Just thought that maybe instead I should do it over 25 years .. bringing the payment to £900 and pay an additional £100 per month which should go directly against capital

would that in the long-run mean that the mortgage costs less?

OP posts:
Twiglett · 07/03/2007 12:33

ignore .. I've worked it out its a minimal difference

OP posts:
katzg · 07/03/2007 12:34

we had a play around on the oneaccount website which allows you to look at ofsetting and paying in extra stuff, might be worth a look

we've just fiddled with ours we did have a 15 year mortgage but were over paying by £200 a month, we have borrowed a bit more but reduced the term to 12 years and this actually worked out better in interest terms.

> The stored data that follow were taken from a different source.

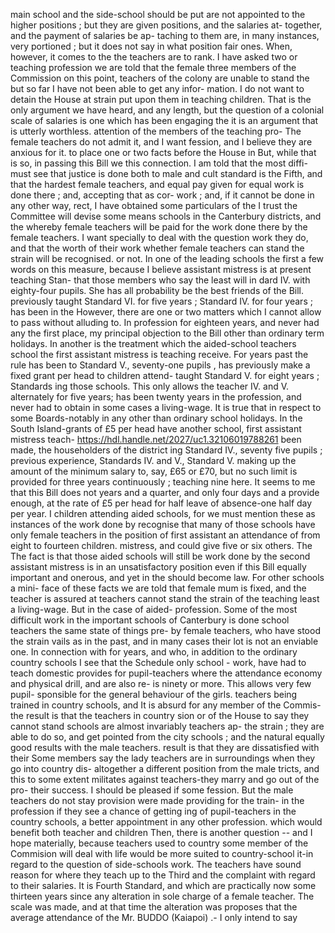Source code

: main school and the side-school should be put are not appointed to the higher positions ; but they are given positions, and the salaries at- together, and the payment of salaries be ap- taching to them are, in many instances, very portioned ; but it does not say in what position fair ones. When, however, it comes to the the teachers are to rank. I have asked two or teaching profession we are told that the female three members of the Commission on this point, teachers of the colony are unable to stand the but so far I have not been able to get any infor- mation. I do not want to detain the House at strain put upon them in teaching children. That is the only argument we have heard, and any length, but the question of a colonial scale of salaries is one which has been engaging the it is an argument that is utterly worthless. attention of the members of the teaching pro- The female teachers do not admit it, and I want fession, and I believe they are anxious for it. to place one or two facts before the House in But, while that is so, in passing this Bill we this connection. I am told that the most diffi- must see that justice is done both to male and cult standard is the Fifth, and that the hardest female teachers, and equal pay given for equal work is done there ; and, accepting that as cor- work ; and, if it cannot be done in any other way, rect, I have obtained some particulars of the I trust the Committee will devise some means schools in the Canterbury districts, and the whereby female teachers will be paid for the work done there by the female teachers. I want specially to deal with the question work they do, and that the worth of their work whether female teachers can stand the strain will be recognised. or not. In one of the leading schools the first a few words on this measure, because I believe assistant mistress is at present teaching Stan- that those members who say the least will in dard IV. with eighty-four pupils. She has all probability be the best friends of the Bill. previously taught Standard VI. for five years ; Standard IV. for four years ; has been in the However, there are one or two matters which I cannot allow to pass without alluding to. In profession for eighteen years, and never had any the first place, my principal objection to the Bill other than ordinary term holidays. In another is the treatment which the aided-school teachers school the first assistant mistress is teaching receive. For years past the rule has been to Standard V., seventy-one pupils , has previously make a fixed grant per head to children attend- taught Standard V. for eight years ; Standards ing those schools. This only allows the teacher IV. and V. alternately for five years; has been twenty years in the profession, and never had to obtain in some cases a living-wage. It is true that in respect to some Boards-notably in any other than ordinary school holidays. In the South Island-grants of £5 per head have another school, first assistant mistress teach- https://hdl.handle.net/2027/uc1.32106019788261 been made, the householders of the district ing Standard IV., seventy five pupils ; previous experience, Standards IV. and V., Standard V. making up the amount of the minimum salary to, say, £65 or £70, but no such limit is provided for three years continuously ; teaching nine here. It seems to me that this Bill does not years and a quarter, and only four days and a provide enough, at the rate of £5 per head for half leave of absence-one half day per year. I children attending aided schools, for we must mention these as instances of the work done by recognise that many of those schools have only female teachers in the position of first assistant an attendance of from eight to fourteen children. mistress, and could give five or six others. The The fact is that those aided schools will still be work done by the second assistant mistress is in an unsatisfactory position even if this Bill equally important and onerous, and yet in the should become law. For other schools a mini- face of these facts we are told that female mum is fixed, and the teacher is assured at teachers cannot stand the strain of the teaching least a living-wage. But in the case of aided- profession. Some of the most difficult work in the important schools of Canterbury is done school teachers the same state of things pre- by female teachers, who have stood the strain vails as in the past, and in many cases their lot is not an enviable one. In connection with for years, and who, in addition to the ordinary country schools I see that the Schedule only school - work, have had to teach domestic provides for pupil-teachers where the attendance economy and physical drill, and are also re- is ninety or more. This allows very few pupil- sponsible for the general behaviour of the girls. teachers being trained in country schools, and It is absurd for any member of the Commis- the result is that the teachers in country sion or of the House to say they cannot stand schools are almost invariably teachers ap- the strain ; they are able to do so, and get pointed from the city schools ; and the natural equally good results with the male teachers. result is that they are dissatisfied with their Some members say the lady teachers are in surroundings when they go into country dis- altogether a different position from the male tricts, and this to some extent militates against teachers-they marry and go out of the pro- their success. I should be pleased if some fession. But the male teachers do not stay provision were made providing for the train- in the profession if they see a chance of getting ing of pupil-teachers in the country schools, a better appointment in any other profession. which would benefit both teacher and children Then, there is another question -- and I hope materially, because teachers used to country some member of the Commision will deal with life would be more suited to country-school it-in regard to the question of side-schools work. The teachers have sound reason for where they teach up to the Third and the complaint with regard to their salaries. It is Fourth Standard, and which are practically now some thirteen years since any alteration in sole charge of a female teacher. The scale was made, and at that time the alteration was proposes that the average attendance of the Mr. BUDDO (Kaiapoi) .- I only intend to say 
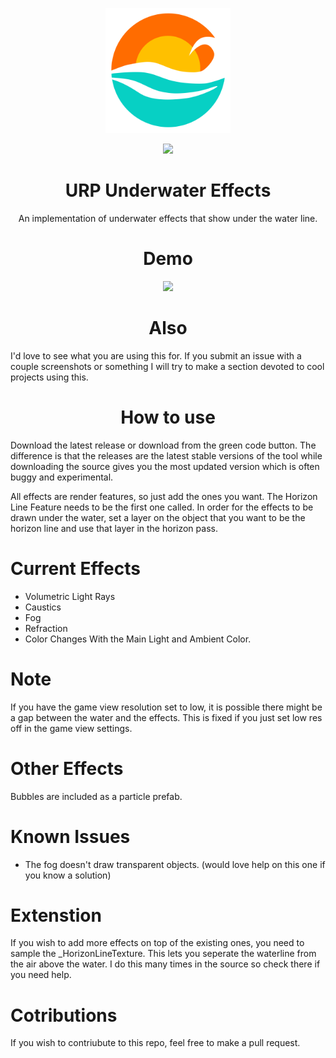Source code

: <p align="center">
  <img width="200" height="200" src="https://github.com/End3r6/URPUnderwaterEffects/blob/master/UnderwaterLogo.png">
</p>

<p align="center">
  <img src="https://img.shields.io/badge/License-MIT-orange">
</p>

<h1 align="center" style="bold">
  URP Underwater Effects
</h1>
<p align="center">
  An implementation of underwater effects that show under the water line.
</p>

<h1 align="center">
  Demo
</h1>

<p align="center">
  <img src="https://github.com/End3r6/URPUnderwaterEffects/blob/master/GIF/Shot_02.gif">
</p>

<h1 align="center">
  Also
</h1>

I'd love to see what you are using this for. If you submit an issue with a couple screenshots or something I will try to make a section devoted to cool projects using this.

<h1 align="center">
  How to use
</h1>

Download the latest release or download from the green code button. The difference is that the releases are the latest stable versions of the tool while  downloading the source gives you the most updated version which is often buggy and experimental.

All effects are render features, so just add the ones you want. The Horizon Line Feature needs to be the first one called. In order for the effects to be drawn under the water, set a layer on the object that you want to be the horizon line and use that layer in the horizon pass.

# Current Effects
- Volumetric Light Rays
- Caustics
- Fog
- Refraction
- Color Changes With the Main Light and Ambient Color.

# Note
If you have the game view resolution set to low, it is possible there might be a gap between the water and the effects. This is fixed if you just set low res off in the game view settings.

# Other Effects
Bubbles are included as a particle prefab.

# Known Issues
- The fog doesn't draw transparent objects. (would love help on this one if you know a solution)

# Extenstion
If you wish to add more effects on top of the existing ones, you need to sample the _HorizonLineTexture. This lets you seperate the waterline from the air above the water. I do this many times in the source so check there if you need help.

# Cotributions
If you wish to contriubute to this repo, feel free to make a pull request.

RedTartanLass · 07/03/2007 12:36

yes the one account site is quite helpful for putting in different figures.

here

Bozza · 07/03/2007 12:36

Couldn't you ask an IFA?

I am not really sure. But you will be spending a greater % of the £900 on interest, won't you? I will be interested in what answer you get because we are remortgaging in the summer and we will have 15 years to run then, so could maybe up it to 25 and pay off extra capital if your scheme is feasible.

Tinker · 07/03/2007 12:51

I'd go for a longer term because it gives you options. Shorter term = min monthly payment could become unmanagable if rates rise. So, go for longer term but overpay then you're not stumped too much if rates rise as can still aford min monthly repayment. Whih is, of course, what we're doing

Azure · 07/03/2007 12:59

We took Tinker's approach and got a 25 year mortgage term and overpaid each month at an amount we were comfortable with - there should be zero effect on the total mortgage cost if you pay at the 20-year rate, for example. We also had the flexibility to drop down to the minimum payments when I was on maternity leave. We have an offset mortgage (First Direct) so have "rainy day" money sitting in our bank accounts which reduces the interest payable each month but is immediately available if we need it - in fact we took out a slightly higher mortgage than we actually needed to to have that buffer.